Qu’est-ce qu’un litige transfrontière ?
Des exemples vers la problématique de la définition de l’élément d’extranéité
biblio : Revue lamy droit des affaires 2002 n° 46 SUPPLEMENT « l’internationalité, bilan et perspectives »
De multiples exemples qui sollicitent ce type de règles existent du fait des relations transcommunautaires croissantes, impliquant parfois des déplacements d’un Etat à un autre des personnes privées d’ailleurs encouragées par le droit européen lui-même (en particulier au travers des libertés de circulation).
Ex1/ Un salarié domicilié en France travaille pour une société établie en France ; après plusieurs années, elle décide de détacher ce salarié pour une durée de 2 ans dans la filiale espagnole. Un litige survient pendant le détachement en Espagne et le salarié est licencié. Il souhaite contester ce licenciement : quel tribunal saisir : celui de son domicile en France ? Celui de son lieu de travail en Espagne? Celui du siège de l’employeur ? Ex2/ Deux époux, l’un de nationalité américaine, l’autre de nationalité britannique se marient à Londres où le coupe s’établit. Le mari possède des biens en Angleterre. Il réside, du fait de son travail, plusieurs années en France; il saisit les tribunaux français d’une demande en divorce et l’épouse de son côté saisit de la même demande les tribunaux anglais et obtient devant ces derniers une mesure provisoire d’allocation de pension alimentaire ; l’épouse demande alors l’exécution en France de cette mesure provisoire ; les tribunaux anglais étaient-ils compétents, les tribunaux français peuvent ils refuser cette demande ? Ex3/ (tiré de CJUE 13 juin 2013 Goldbet Sportwetten Gmbh C-144/12) une société établie en Autriche conclut un contrat avec une personne résidant en Italie : cette dernière s’engage à diffuser l’activité de paris sportifs ne Italie EN COLECTANT LES MISES EN Italie et en transférant les sommes collectées, sous déduction des gains, à la société autrichienne ; Cette dernière estime que les obligations du prestataire n’ont pas été exécutées conformément au contrat : quel est le tribunal compétent pour connaître de ce litige ?
Notion d’internationalité a priori simple : à l’internationalité caractérisée par des éléments d’extranéité s’opposent les situations internes : il y a un éparpillement entre plusieurs Etats des éléments de la situation (lieu du fait dommageable, lieu de conclusion ou d’exécution d‘un contrat, résidence des parties concernées) ; les situations internes ainsi caractérisées en creux relèveraient de normes internes tandis que les situations internationales relèvent de normes internationales.

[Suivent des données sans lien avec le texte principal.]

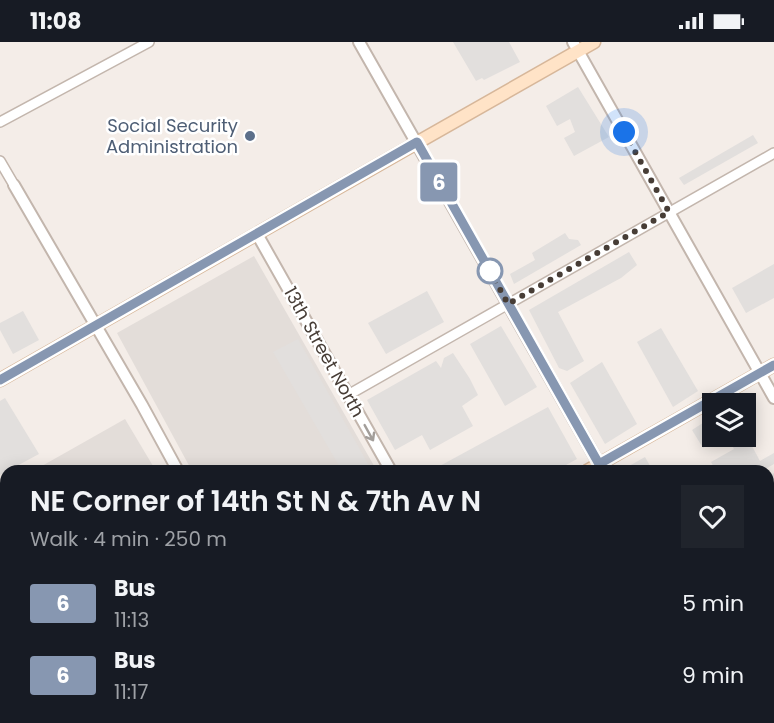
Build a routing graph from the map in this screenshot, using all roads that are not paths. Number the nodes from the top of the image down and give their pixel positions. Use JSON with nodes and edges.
{"nodes":[{"id":1,"x":148,"y":42,"type":"edge"},
{"id":2,"x":359,"y":42,"type":"edge"},
{"id":3,"x":594,"y":42,"type":"edge"},
{"id":4,"x":576,"y":47,"type":"edge"},
{"id":5,"x":0,"y":122,"type":"edge"},
{"id":6,"x":417,"y":142,"type":"junction"},
{"id":7,"x":774,"y":153,"type":"edge"},
{"id":8,"x":0,"y":161,"type":"edge"},
{"id":9,"x":14,"y":185,"type":"joint"},
{"id":10,"x":669,"y":212,"type":"junction"},
{"id":11,"x":257,"y":234,"type":"junction"},
{"id":12,"x":508,"y":304,"type":"junction"},
{"id":13,"x":95,"y":326,"type":"junction"},
{"id":14,"x":774,"y":365,"type":"edge"},
{"id":15,"x":760,"y":373,"type":"junction"},
{"id":16,"x":0,"y":380,"type":"edge"},
{"id":17,"x":348,"y":395,"type":"junction"},
{"id":18,"x":774,"y":398,"type":"edge"},
{"id":19,"x":175,"y":465,"type":"edge"},
{"id":20,"x":388,"y":465,"type":"edge"},
{"id":21,"x":599,"y":465,"type":"edge"},
{"id":22,"x":606,"y":465,"type":"edge"}],
"edges":[{"from":1,"to":5,"type":"street"},
{"from":2,"to":6,"type":"street"},
{"from":3,"to":4,"type":"main road"},
{"from":4,"to":6,"type":"main road"},
{"from":4,"to":10,"type":"street"},
{"from":6,"to":11,"type":"main road"},
{"from":6,"to":12,"type":"street"},
{"from":7,"to":10,"type":"street"},
{"from":8,"to":9,"type":"street"},
{"from":9,"to":13,"type":"street"},
{"from":10,"to":12,"type":"street"},
{"from":10,"to":15,"type":"street"},
{"from":11,"to":13,"type":"main road"},
{"from":11,"to":17,"type":"street","name":"13th Street North"},
{"from":12,"to":17,"type":"street"},
{"from":12,"to":21,"type":"street"},
{"from":13,"to":16,"type":"main road"},
{"from":13,"to":19,"type":"street"},
{"from":14,"to":15,"type":"main road"},
{"from":15,"to":18,"type":"street"},
{"from":15,"to":22,"type":"main road"},
{"from":17,"to":20,"type":"street","name":"13th Street North","one_way":true}]}
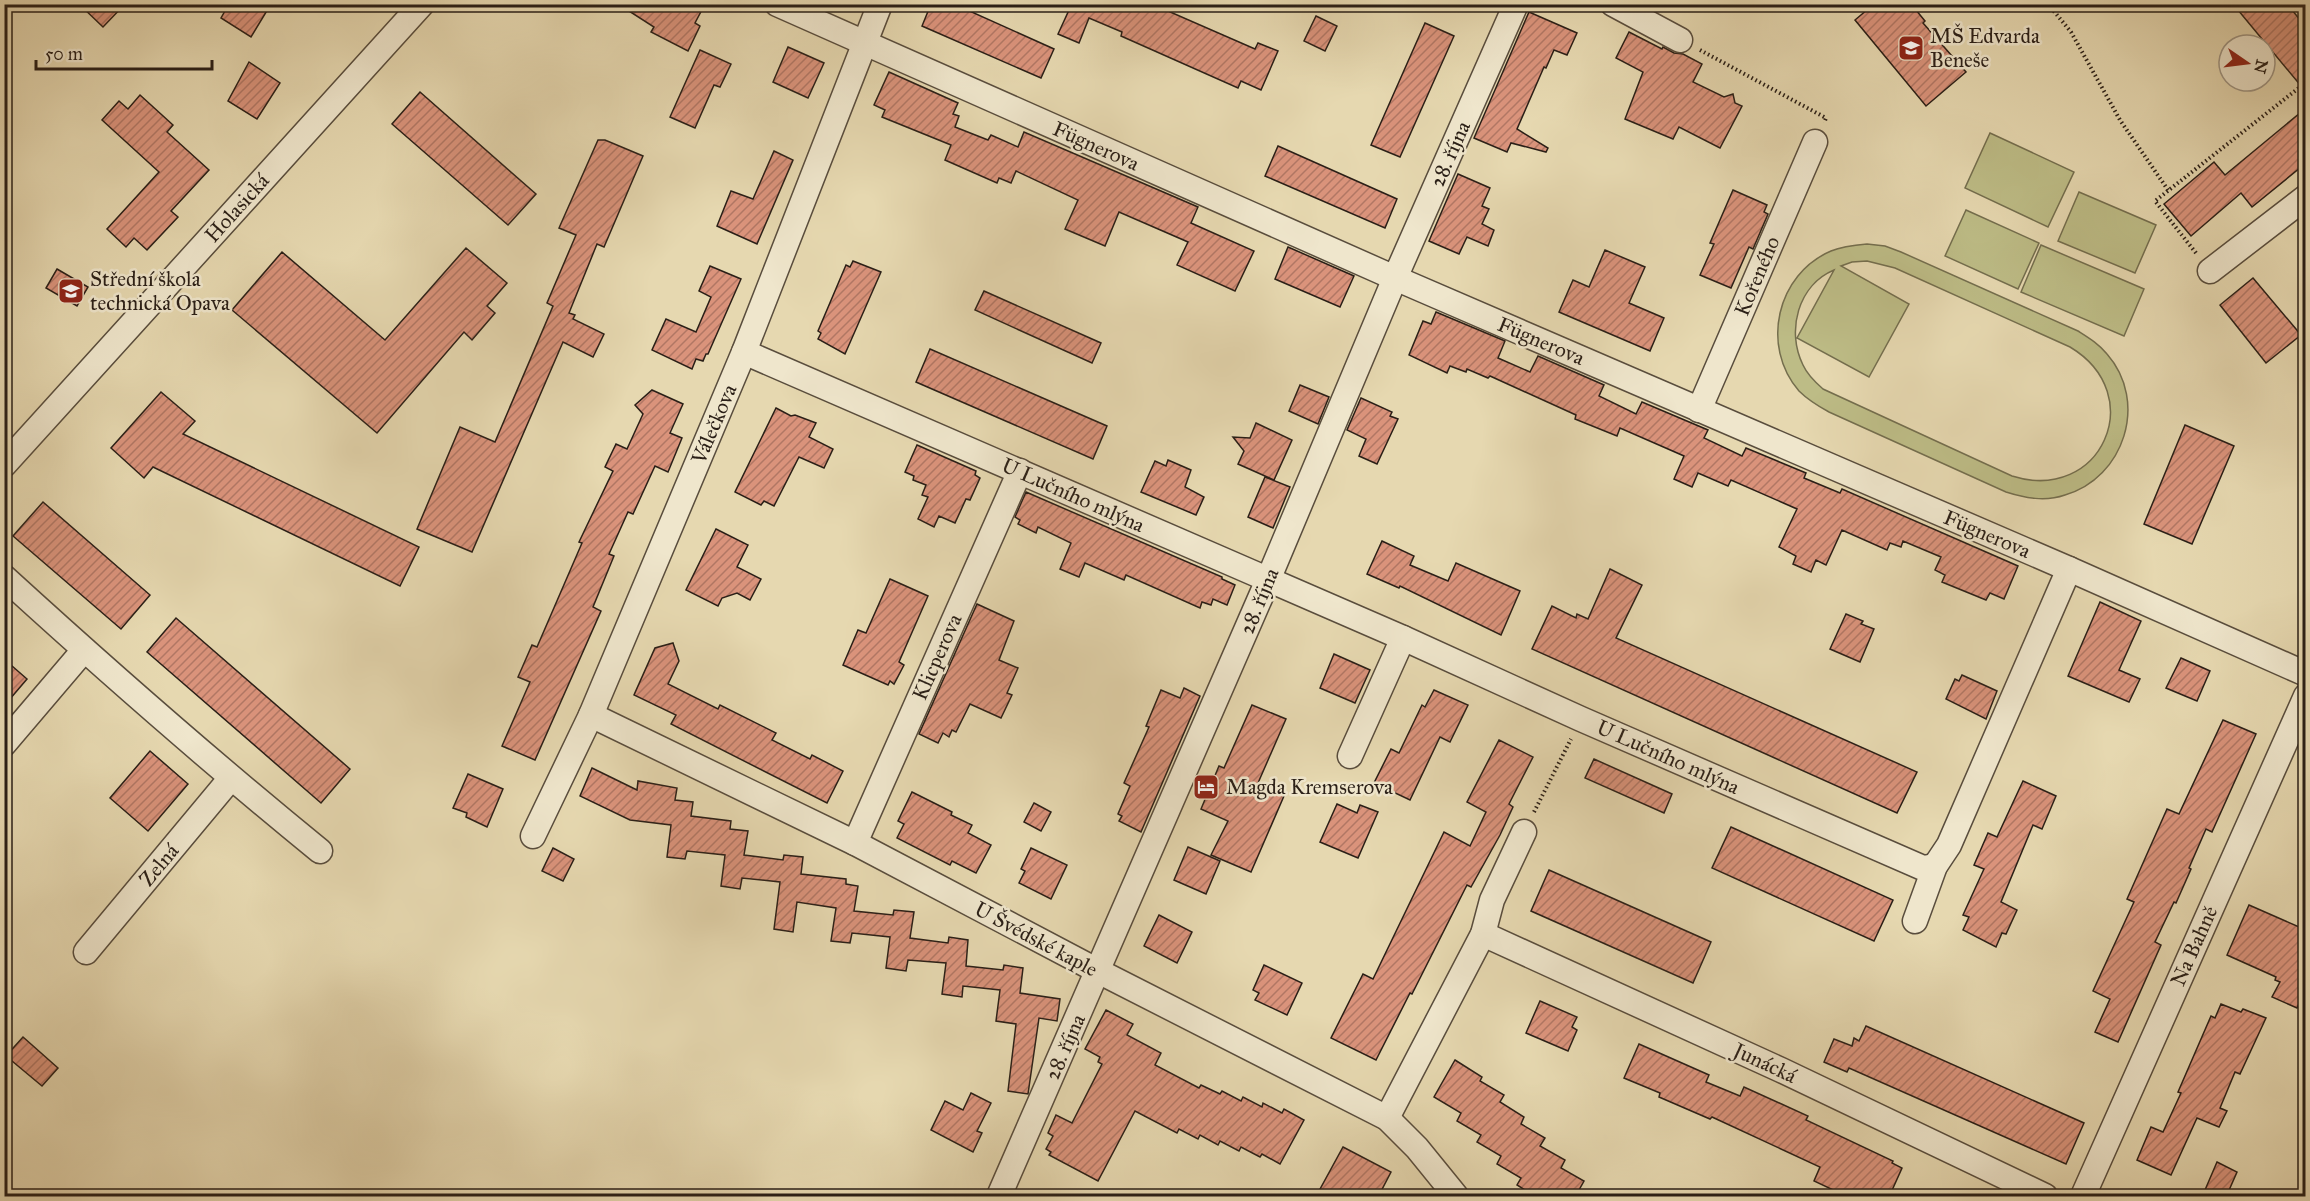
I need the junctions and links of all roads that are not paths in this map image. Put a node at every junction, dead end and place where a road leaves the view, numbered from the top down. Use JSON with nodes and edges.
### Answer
{"nodes":[{"id":1,"x":422,"y":4,"type":"edge"},
{"id":2,"x":777,"y":4,"type":"edge"},
{"id":3,"x":880,"y":4,"type":"edge"},
{"id":4,"x":1516,"y":4,"type":"edge"},
{"id":5,"x":1612,"y":4,"type":"edge"},
{"id":6,"x":1680,"y":40,"type":"road end"},
{"id":7,"x":865,"y":43,"type":"junction"},
{"id":8,"x":1815,"y":142,"type":"road end"},
{"id":9,"x":2306,"y":197,"type":"edge"},
{"id":10,"x":2210,"y":271,"type":"road end"},
{"id":11,"x":1395,"y":278,"type":"junction"},
{"id":12,"x":744,"y":352,"type":"junction"},
{"id":13,"x":1699,"y":410,"type":"junction"},
{"id":14,"x":4,"y":465,"type":"edge"},
{"id":15,"x":1020,"y":471,"type":"junction"},
{"id":16,"x":2069,"y":569,"type":"junction"},
{"id":17,"x":4,"y":577,"type":"edge"},
{"id":18,"x":1268,"y":580,"type":"junction"},
{"id":19,"x":1403,"y":638,"type":"junction"},
{"id":20,"x":84,"y":650,"type":"junction"},
{"id":21,"x":2306,"y":674,"type":"edge"},
{"id":22,"x":2306,"y":696,"type":"edge"},
{"id":23,"x":591,"y":715,"type":"junction"},
{"id":24,"x":4,"y":744,"type":"edge"},
{"id":25,"x":1350,"y":756,"type":"dead end"},
{"id":26,"x":231,"y":778,"type":"junction"},
{"id":27,"x":1524,"y":832,"type":"road end"},
{"id":28,"x":533,"y":836,"type":"dead end"},
{"id":29,"x":855,"y":843,"type":"junction"},
{"id":30,"x":320,"y":851,"type":"dead end"},
{"id":31,"x":1935,"y":866,"type":"junction"},
{"id":32,"x":1916,"y":921,"type":"dead end"},
{"id":33,"x":1483,"y":934,"type":"junction"},
{"id":34,"x":86,"y":952,"type":"dead end"},
{"id":35,"x":1098,"y":971,"type":"junction"},
{"id":36,"x":1387,"y":1118,"type":"junction"},
{"id":37,"x":999,"y":1197,"type":"edge"},
{"id":38,"x":1456,"y":1197,"type":"edge"},
{"id":39,"x":2045,"y":1197,"type":"edge"},
{"id":40,"x":2084,"y":1197,"type":"edge"}],
"edges":[{"from":1,"to":14,"type":"street","name":"Holasická"},
{"from":2,"to":7,"type":"street","name":"Fügnerova"},
{"from":3,"to":7,"type":"street","name":"Válečkova"},
{"from":4,"to":11,"type":"street","name":"28. října"},
{"from":5,"to":6,"type":"street"},
{"from":7,"to":11,"type":"street","name":"Fügnerova"},
{"from":7,"to":12,"type":"street","name":"Válečkova"},
{"from":8,"to":13,"type":"street","name":"Kořeného"},
{"from":9,"to":10,"type":"street"},
{"from":11,"to":13,"type":"street","name":"Fügnerova"},
{"from":11,"to":18,"type":"street","name":"28. října"},
{"from":12,"to":15,"type":"street","name":"U Lučního mlýna"},
{"from":12,"to":23,"type":"street","name":"Válečkova"},
{"from":13,"to":16,"type":"street","name":"Fügnerova"},
{"from":15,"to":18,"type":"street","name":"U Lučního mlýna"},
{"from":15,"to":29,"type":"street","name":"Klicperova"},
{"from":16,"to":21,"type":"street","name":"Fügnerova"},
{"from":16,"to":31,"type":"street"},
{"from":17,"to":20,"type":"street"},
{"from":18,"to":19,"type":"street","name":"U Lučního mlýna"},
{"from":18,"to":35,"type":"street","name":"28. října"},
{"from":19,"to":25,"type":"street"},
{"from":19,"to":31,"type":"street","name":"U Lučního mlýna"},
{"from":20,"to":24,"type":"street"},
{"from":20,"to":26,"type":"street"},
{"from":22,"to":40,"type":"street","name":"Na Bahně"},
{"from":23,"to":28,"type":"street","name":"Válečkova"},
{"from":23,"to":29,"type":"street","name":"U Švédské kaple"},
{"from":26,"to":30,"type":"street"},
{"from":26,"to":34,"type":"street","name":"Zelná"},
{"from":27,"to":33,"type":"street"},
{"from":29,"to":35,"type":"street","name":"U Švédské kaple"},
{"from":31,"to":32,"type":"street"},
{"from":33,"to":36,"type":"street"},
{"from":33,"to":39,"type":"street","name":"Junácká"},
{"from":35,"to":36,"type":"street","name":"U Švédské kaple"},
{"from":35,"to":37,"type":"street","name":"28. října"},
{"from":36,"to":38,"type":"street","name":"U Švédské kaple"}]}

Notion plus complexe quand on l’approfondit. En effet, on peut avoir plusieurs acceptions du caractère transfrontière ou international d’un litige : le litige est international car il met en présence des plaideurs établis dans des Etats différents (v. les exemples ci dessus) ; le litige pourrait également être international s’il oppose deux parties établies dans le même Etat mais à propos d’une situation qui est elle internationale (litige alors international de manière sous jacente) ex/ tiré de la JP SORELEC Civ 1ère 17 décembre 1985 RC 1986.537 : litige entre deux sociétés établies en France à propos d’un contrat de sous traitance relatif à un contrat principal conclu entre l’une des sociétés françaises et un organisme de travaux publics libyen pour la réalisation de travaux en Lybie. La question posée était relative à la validité et l’applicabilité de la clause attributive de juridiction aux tribunaux libyens contenue dans le contrat principal à laquelle renvoyait le contrat de sous traitance. La Cour de cassation considère que ce litige est international pour admettre le principe de la licéité de telles clauses dès lors qu’elles ne dérogent pas à une compétence exclusive des juridictions françaises. V. aussi la définition de l’arbitrage international art 1504 NCPC : « est international l’arbitrage qui met en cause les intérêts du commerce international ». On a pu ainsi distinguer l’internationalité juridique de l’internationalité économique (flux et reflux par delà les frontières) : un prêt conclu entre deux personnes résidant dans le même Etat mais destiné à financer une opération internationale ne serait pas juridiquement internationale mais le serait économiquement.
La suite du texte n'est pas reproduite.